Outro desafio significativo será a fiscalização contra o mercado ilegal. Sem mecanismos robustos e eficazes, é provável que operadores não autorizados continuem prosperando. Embora o regulador atual — o Conselho Nacional de Polícia — tenha demonstrado confiança na adequação das ferramentas de fiscalização propostas, sou bem mais cético, principalmente quanto à sua eficácia para conter atividades ilegais, além da mera supervisão de operadores licenciados. Essa distinção é crucial: sem uma estratégia direcionada para combater as ofertas não autorizadas, o mercado ilegal continuará sendo uma ameaça séria aos objetivos do novo sistema.
Além disso, a proposta de proibição de marketing por afiliados, as severas limitações a bônus e uma postura extremamente restritiva em relação à publicidade online provavelmente reduzirão a taxa de canalização — ou seja, a migração de jogadores para o mercado regulado.
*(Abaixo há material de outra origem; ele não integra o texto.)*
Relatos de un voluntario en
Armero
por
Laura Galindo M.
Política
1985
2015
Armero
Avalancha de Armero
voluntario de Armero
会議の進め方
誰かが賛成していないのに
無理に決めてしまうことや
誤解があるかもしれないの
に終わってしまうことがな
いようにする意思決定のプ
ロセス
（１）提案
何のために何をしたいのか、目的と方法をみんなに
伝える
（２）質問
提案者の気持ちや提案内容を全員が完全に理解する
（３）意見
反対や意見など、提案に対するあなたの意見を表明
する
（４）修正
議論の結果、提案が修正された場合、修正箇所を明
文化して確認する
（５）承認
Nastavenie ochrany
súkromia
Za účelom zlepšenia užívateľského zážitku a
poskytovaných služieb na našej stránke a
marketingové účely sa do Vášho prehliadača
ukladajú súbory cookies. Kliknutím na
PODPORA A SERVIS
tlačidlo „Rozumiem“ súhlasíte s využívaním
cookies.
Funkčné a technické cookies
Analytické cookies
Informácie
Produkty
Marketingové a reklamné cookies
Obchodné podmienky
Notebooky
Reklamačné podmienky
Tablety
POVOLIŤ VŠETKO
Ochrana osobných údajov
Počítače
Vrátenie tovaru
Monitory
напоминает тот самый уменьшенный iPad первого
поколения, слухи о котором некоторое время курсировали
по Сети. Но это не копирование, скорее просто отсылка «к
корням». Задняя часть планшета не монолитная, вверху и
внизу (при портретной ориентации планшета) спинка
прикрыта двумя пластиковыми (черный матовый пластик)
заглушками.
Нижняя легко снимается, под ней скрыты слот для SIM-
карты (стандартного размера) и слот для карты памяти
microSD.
Isso pode resultar em um aumento da publicidade em canais tradicionais, onde as regras são comparativamente mais brandas, o que, por sua vez, pode gerar uma reação negativa da opinião pública. Esse cenário pode levar a respostas regulatórias adicionais, como novas restrições à publicidade, que acabariam favorecendo o mercado ilegal, em detrimento do ecossistema licenciado.
SiGMA World: FDo ponto de vista jurídico, quais são os principais desafios para equilibrar o controle regulatório com a liberalização do mercado na nova Lei dos Jogos?
Antti: O desafio mais urgente, do ponto de vista regulatório, é garantir uma fiscalização eficaz contra operações ilegais transfronteiriças. Sem mecanismos de aplicação realmente críveis, há pouco incentivo para que os operadores ingressem no sistema de licenças e cumpram com as obrigações e restrições associadas. Isso mina o objetivo central da reforma: aumentar a canalização.
Encontrar o equilíbrio ideal entre medidas de jogo responsável, limitações ao marketing e a atratividade do mercado regulado é, por natureza, uma tarefa difícil. Embora a nova Lei Finlandesa de Jogos seja um avanço, preocupa-me especialmente que os formuladores de políticas estejam subestimando o impacto das severas restrições ao marketing online.
Essas medidas podem acabar marginalizando pequenos e médios operadores, enfraquecendo ainda mais a taxa de canalização e, inadvertidamente, fortalecendo o mercado ilegal.
SiGMA World: Na sua opinião, quais são os próximos passos após o Comitê Administrativo do Parlamento preparar seu relatório sobre a proposta do governo?
Antti: O Comitê Administrativo continuará o processo analisando as declarações enviadas por outros comitês parlamentares e conduzindo audiências com especialistas, que começaram na semana passada. Até o momento, cinco dos seis comitês relevantes já apresentaram suas declarações; apenas a manifestação do Comitê de Direito Constitucional ainda está pendente.
Assim que o Comitê Administrativo concluir suas deliberações, poderá propor emendas ao projeto. Em seguida, o texto será encaminhado para uma sessão plenária do Parlamento, onde será debatido e, finalmente, votado.